The Norwegian Nobel Committee called ElBaradei “an unafraid advocate” for nuclear nonproliferation “at a time when the threat of nuclear arms is again increasing.”

ElBaradei, whose ouster was sought by the Bush administration led by controversial United Nations appointee John Bolton, is a long-standing critic of the president’s decision to go to war in Iraq.

So was former President Jimmy Carter when he won the prize in 2002, an award widely interpreted as a shot at the Bush administration.

Nonetheless, Secretary of State Condoleezza Rice issued a statement congratulating El Baradei and the IAEA on receiving the peace prize.

“In conferring this well- deserved honor on the IAEA,” Rice said, “the Nobel Committee noted, ‘At a time when there is a danger that nuclear arms will spread both to states and to terrorist groups, and when nuclear power again appears to be playing an increasingly significant role, IAEA’s work is of incalculable importance.’ The United States is committed to working with the IAEA to prevent the spread of nuclear weapons technology.”

The Norwegian Nobel Committee cited ElBaradei and the IAEA “for their efforts to prevent nuclear energy from being used for military purposes and to ensure that nuclear energy for peaceful purposes is used in the safest possible way.”
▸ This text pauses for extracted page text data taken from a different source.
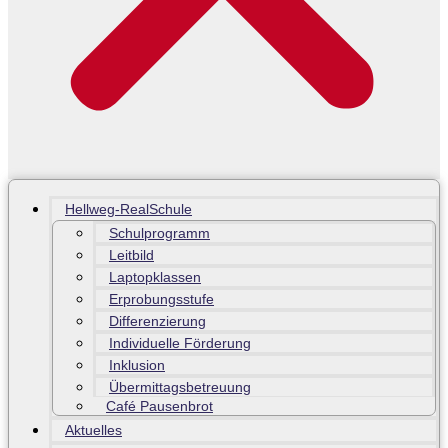
Hellweg-RealSchule
Schulprogramm
Leitbild
Laptopklassen
Erprobungsstufe
Differenzierung
Individuelle Förderung
Inklusion
Übermittagsbetreuung
Café Pausenbrot
Aktuelles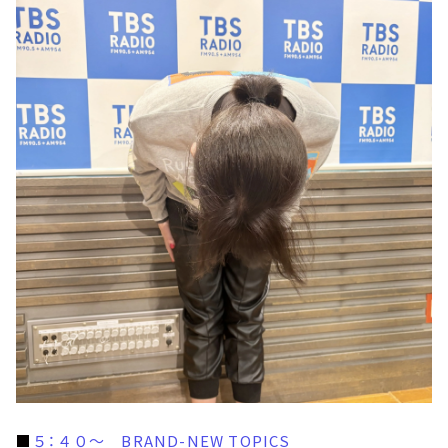
■
５：４０～ BRAND-NEW TOPICS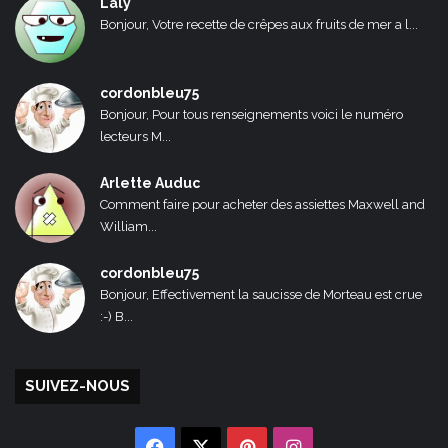
Laly
Bonjour, Votre recette de crêpes aux fruits de mer a l...
cordonbleu75
Bonjour, Pour tous renseignements voici le numéro
lecteurs M...
Arlette Auduc
Comment faire pour acheter des assiettes Maxwell and
William...
cordonbleu75
Bonjour, Effectivement la saucisse de Morteau est crue
:-) B...
SUIVEZ-NOUS
Facebook
X
Pinterest
Instagram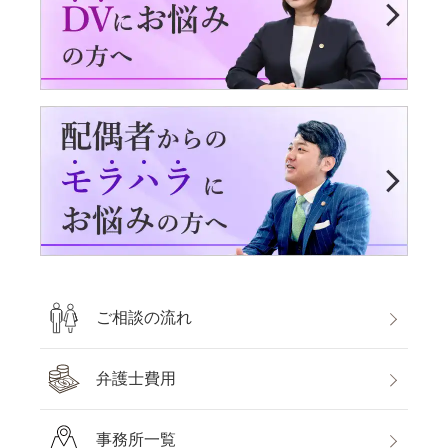
ご相談の流れ
弁護士費用
事務所一覧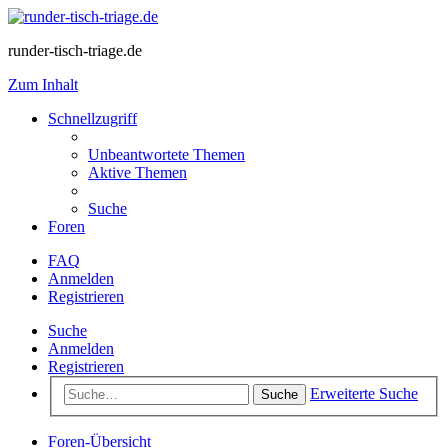
runder-tisch-triage.de
Zum Inhalt
Schnellzugriff
Unbeantwortete Themen
Aktive Themen
Suche
Foren
FAQ
Anmelden
Registrieren
Suche
Anmelden
Registrieren
Erweiterte Suche
Suche
Foren-Übersicht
The Vienna-based IAEA, established under U.N. auspices in 1957, coordinates nuclear safety around the world and monitors materials that could be diverted for weapons use.
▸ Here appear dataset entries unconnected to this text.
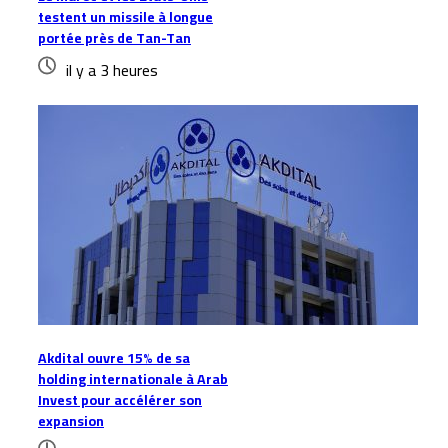
testent un missile à longue
portée près de Tan-Tan
il y a 3 heures
Akdital ouvre 15% de sa
holding internationale à Arab
Invest pour accélérer son
expansion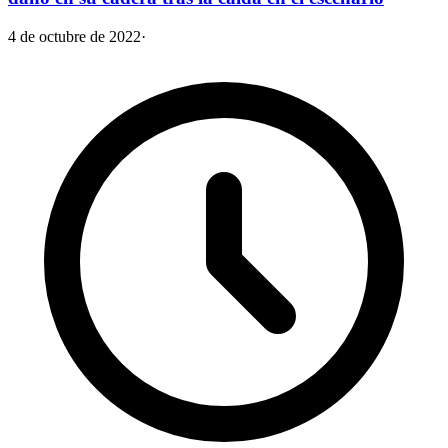
4 de octubre de 2022
·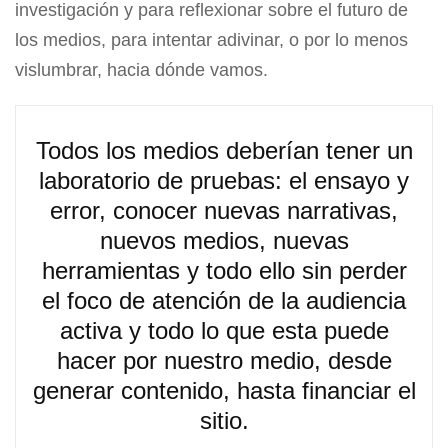
investigación y para reflexionar sobre el futuro de
los medios, para intentar adivinar, o por lo menos
vislumbrar, hacia dónde vamos.
Todos los medios deberían tener un
laboratorio de pruebas: el ensayo y
error, conocer nuevas narrativas,
nuevos medios, nuevas
herramientas y todo ello sin perder
el foco de atención de la audiencia
activa y todo lo que esta puede
hacer por nuestro medio, desde
generar contenido, hasta financiar el
sitio.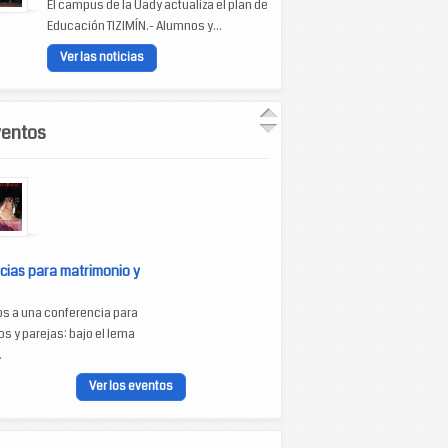
El campus de la Uady actualiza el plan de
Educación TIZIMÍN.- Alumnos y...
Ver las noticias
ventos
cias para matrimonio y
os a una conferencia para
s y parejas: bajo el lema
.
Ver los eventos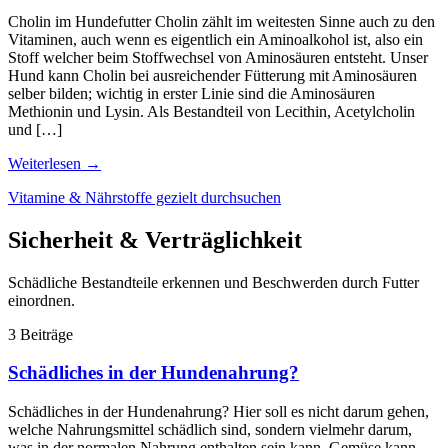
Cholin im Hundefutter Cholin zählt im weitesten Sinne auch zu den
Vitaminen, auch wenn es eigentlich ein Aminoalkohol ist, also ein
Stoff welcher beim Stoffwechsel von Aminosäuren entsteht. Unser
Hund kann Cholin bei ausreichender Fütterung mit Aminosäuren
selber bilden; wichtig in erster Linie sind die Aminosäuren
Methionin und Lysin. Als Bestandteil von Lecithin, Acetylcholin
und […]
Weiterlesen
→
Vitamine & Nährstoffe gezielt durchsuchen
Sicherheit & Verträglichkeit
Schädliche Bestandteile erkennen und Beschwerden durch Futter
einordnen.
3 Beiträge
Schädliches in der Hundenahrung?
Schädliches in der Hundenahrung? Hier soll es nicht darum gehen,
welche Nahrungsmittel schädlich sind, sondern vielmehr darum,
was in der normalen Nahrung enthalten sein kann. Gemüse kann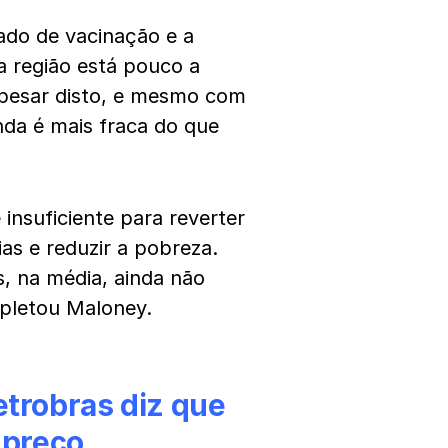
rado de vacinação e a
a região está pouco a
Apesar disto, e mesmo com
nda é mais fraca do que
insuficiente para reverter
as e reduzir a pobreza.
, na média, ainda não
mpletou Maloney.
etrobras diz que
 preço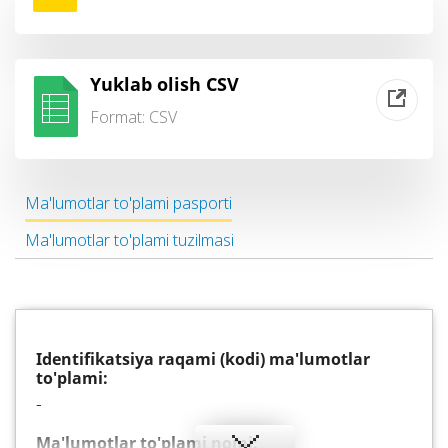
Yuklab olish CSV
Format:
CSV
Ma'lumotlar to'plami pasporti
Ma'lumotlar to'plami tuzilmasi
Identifikatsiya raqami (kodi) ma'lumotlar
to'plami:
-
Ma'lumotlar to'plami nomi: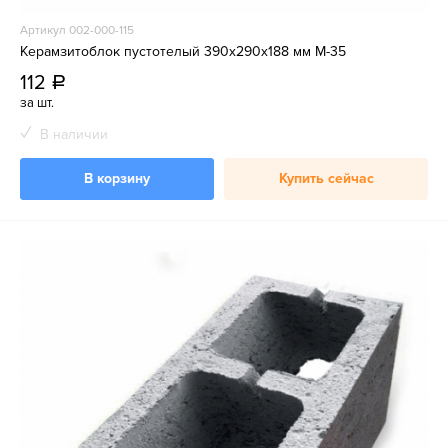
Артикул 002-000-115
Керамзитоблок пустотелый 390x290x188 мм М-35
112
a
за шт.
В наличии
В корзину
Купить сейчас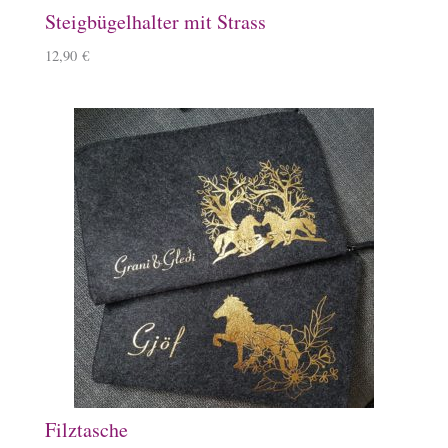
Steigbügelhalter mit Strass
12,90
€
Filztasche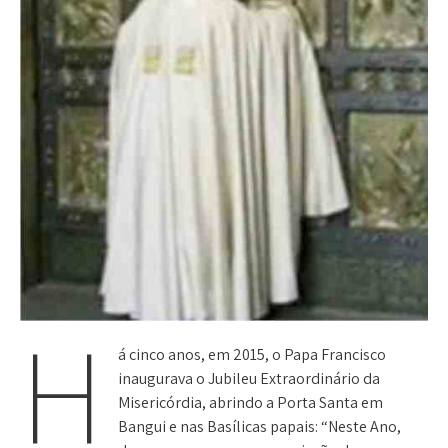
H
á cinco anos, em 2015, o Papa Francisco
inaugurava o Jubileu Extraordinário da
Misericórdia, abrindo a Porta Santa em
Bangui e nas Basílicas papais: “Neste Ano,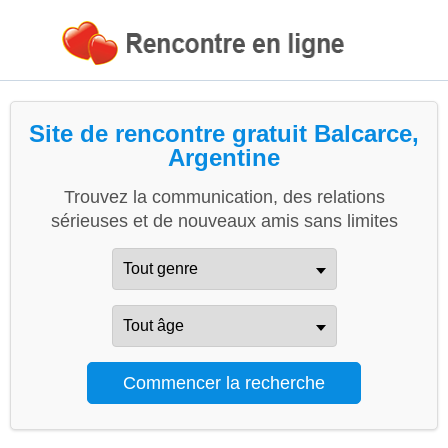
Site de rencontre gratuit Balcarce,
Argentine
Trouvez la communication, des relations
sérieuses et de nouveaux amis sans limites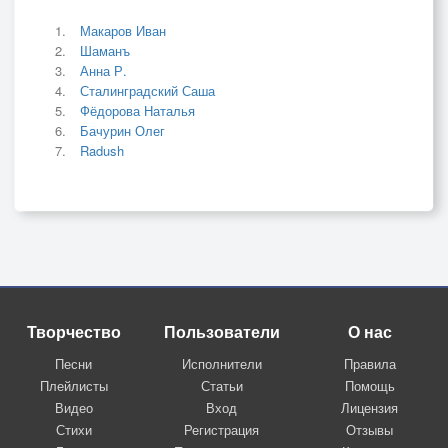
Макаров Иван
Шаманъ
Анна Р.
Сталинградский Саша
Фёдорова Наталья
Бачурин Олег
Radush
Творчество
Пользователи
О нас
Песни
Исполнители
Правила
Плейлисты
Статьи
Помощь
Видео
Вход
Лицензия
Стихи
Регистрация
Отзывы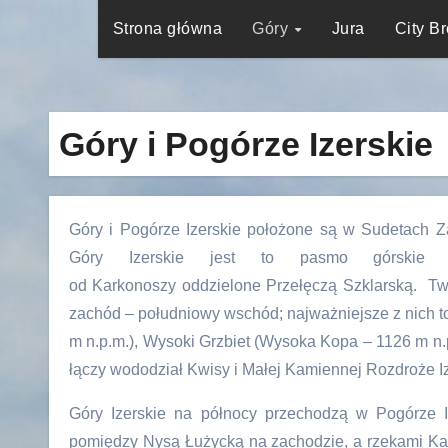
Strona główna
Góry
Jura
City B
Góry i Pogórze Izerskie
Góry i Pogórze Izerskie położone są w Sudetach Za
Góry Izerskie jest to pasmo górskie
od Karkonoszy oddzielone Przełęczą Szklarską. Two
zachód – południowy wschód; najważniejsze z nich to
m n.p.m.), Wysoki Grzbiet (Wysoka Kopa – 1126 m n.p
łączy wododział Kwisy i Małej Kamiennej Rozdroże Iz
Góry Izerskie na północy przechodzą w Pogórze I
pomiędzy Nysą Łużycką na zachodzie, a rzekami Ka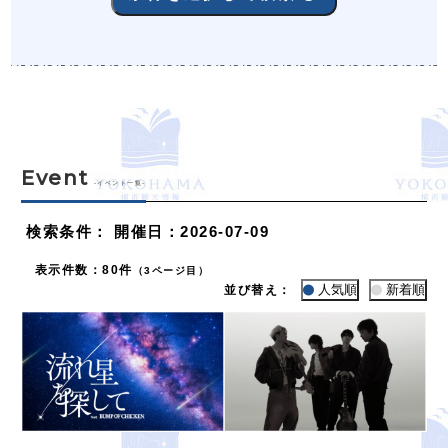
Event
-イベント一覧-
検索条件
：
開催日：2026-07-09
表示件数
：
80件
（3ページ目）
人気順
新着順
並び替え：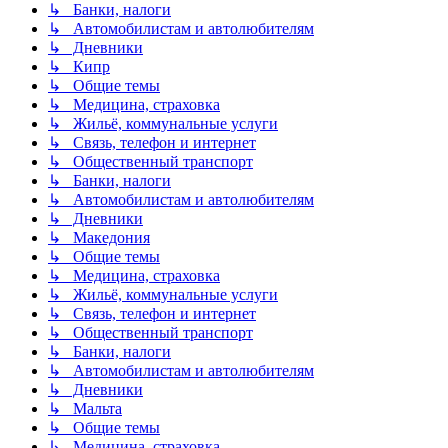
↳ Банки, налоги
↳ Автомобилистам и автолюбителям
↳ Дневники
↳ Кипр
↳ Общие темы
↳ Медицина, страховка
↳ Жильё, коммунальные услуги
↳ Связь, телефон и интернет
↳ Общественный транспорт
↳ Банки, налоги
↳ Автомобилистам и автолюбителям
↳ Дневники
↳ Македония
↳ Общие темы
↳ Медицина, страховка
↳ Жильё, коммунальные услуги
↳ Связь, телефон и интернет
↳ Общественный транспорт
↳ Банки, налоги
↳ Автомобилистам и автолюбителям
↳ Дневники
↳ Мальта
↳ Общие темы
↳ Медицина, страховка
It has played pivotal investigative roles in four crises in recent years: Iran, Iraq, North Korea and the nuclear black market run by one of Pakistan’s top scientists.

“The award sends a very strong message,” the new laureate said at a news conference in Vienna. “‘Keep doing what you are doing – be impartial, act with integrity,’ and that is what we intend to do.
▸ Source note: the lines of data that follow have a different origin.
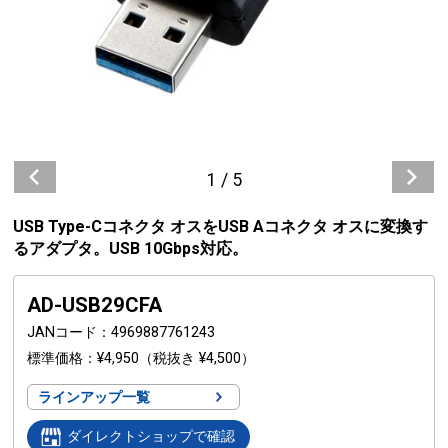
1
/
5
USB Type-Cコネクタ オスをUSB Aコネクタ オスに変換す
るアダプタ。USB 10Gbps対応。
AD-USB29CFA
JANコード
4969887761243
標準価格
¥4,950
（税抜き ¥4,500）
ラインアップ一覧
ダイレクトショップで確認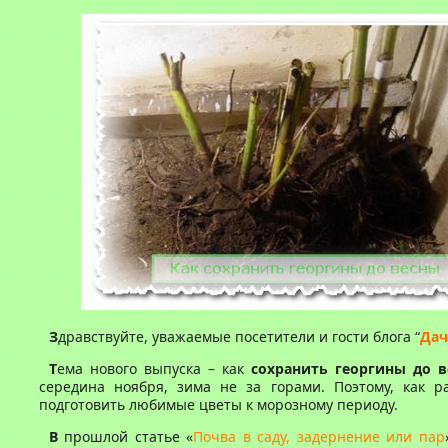
З
дравствуйте, уважаемые посетители и гости блога “
Дач
Т
ема нового выпуска – как
сохранить георгины до в
середина ноября, зима не за горами. Поэтому, как р
подготовить любимые цветы к морозному периоду.
В
прошлой статье «
Почва в саду, задернение или пар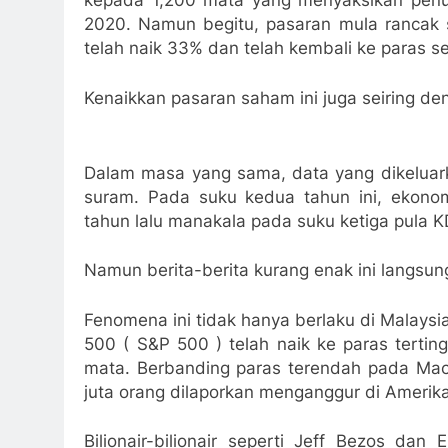
kepada 1,200 mata yang menyaksikan penu
2020. Namun begitu, pasaran mula rancak s
telah naik 33% dan telah kembali ke paras se
Kenaikkan pasaran saham ini juga seiring de
Dalam masa yang sama, data yang dikeluar
suram. Pada suku kedua tahun ini, ekon
tahun lalu manakala pada suku ketiga pula K
Namun berita-berita kurang enak ini langsu
Fenomena ini tidak hanya berlaku di Malaysi
500 ( S&P 500 ) telah naik ke paras terti
mata. Berbanding paras terendah pada Mac l
juta orang dilaporkan menganggur di Amerika
Bilionair-bilionair seperti Jeff Bezos da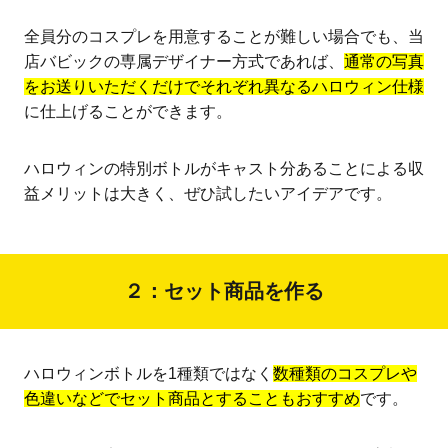
全員分のコスプレを用意することが難しい場合でも、当
店バビックの専属デザイナー方式であれば、
通常の写真
をお送りいただくだけでそれぞれ異なるハロウィン仕様
に仕上げることができます。
ハロウィンの特別ボトルがキャスト分あることによる収
益メリットは大きく、ぜひ試したいアイデアです。
２：セット商品を作る
ハロウィンボトルを1種類ではなく
数種類のコスプレや
色違いなどでセット商品とすることもおすすめ
です。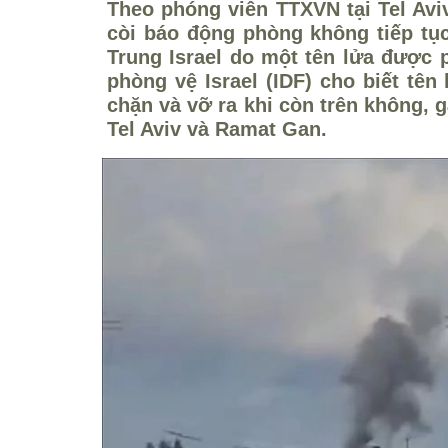
Theo phóng viên TTXVN tại Tel Aviv
còi báo động phòng không tiếp tục
Trung Israel do một tên lửa được
phòng vệ Israel (IDF) cho biết tên
chặn và vỡ ra khi còn trên không, g
Tel Aviv và Ramat Gan.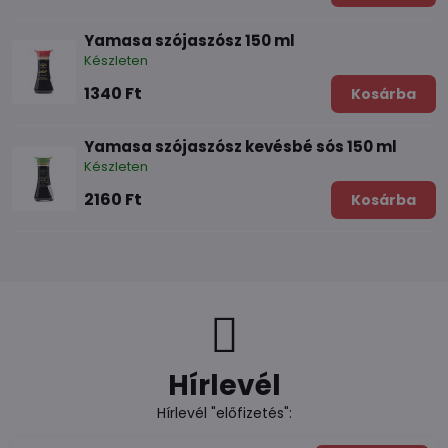
Yamasa szójaszósz 150 ml
Készleten
1340 Ft
Kosárba
Yamasa szójaszósz kevésbé sós 150 ml
Készleten
2160 Ft
Kosárba
Hírlevél
Hírlevél "előfizetés":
“The advantage of having this recognition today,” ElBaradei said, “is that it will strengthen my resolve. The fact that there is overwhelming public support for our work definitely will help to resolve some of the major outstanding issues we are facing today, including North Korea, including Iran and nuclear disarmament.

“It is a responsibility, but it is also a shot in the arm,” he said.

Despite the fact that the United States helped install El Baradei in his job eight years ago, his refusal in 2003 to confirm White House allegations that Iraq’s Saddam Hussein had rebuilt his nuclear weapons program lost ElBaradei the U.S. support he had enjoyed.

In an interview with The Washington Post last fall, El Baradei said the day the United States invaded Iraq “was the saddest in my life.” It was not because he was a fan of Hussein but because he was so sure Washington’s assertions about weapons stockpiles and a secret program would be proved wrong.

Washington responded to ElBaradei’s findings on Iraq’s alleged weapons of mass destruction by trying to prevent him from taking a third term, despite requests from other board members that he stay on.

The Bush administration launched a vigorous but solitary campaign – including a complete halt of intelligence sharing, recruitment of potential replacements for ElBaradei and eavesdropping on him in search of ammunition against him. But as his popularity diminished in Washington, it soared elsewhere.

Privately, Bush administration officials acknowledge that the IAEA’s Iran investigation has been thorough and that the agency has uncovered far more than U.S. intelligence could have learned without it.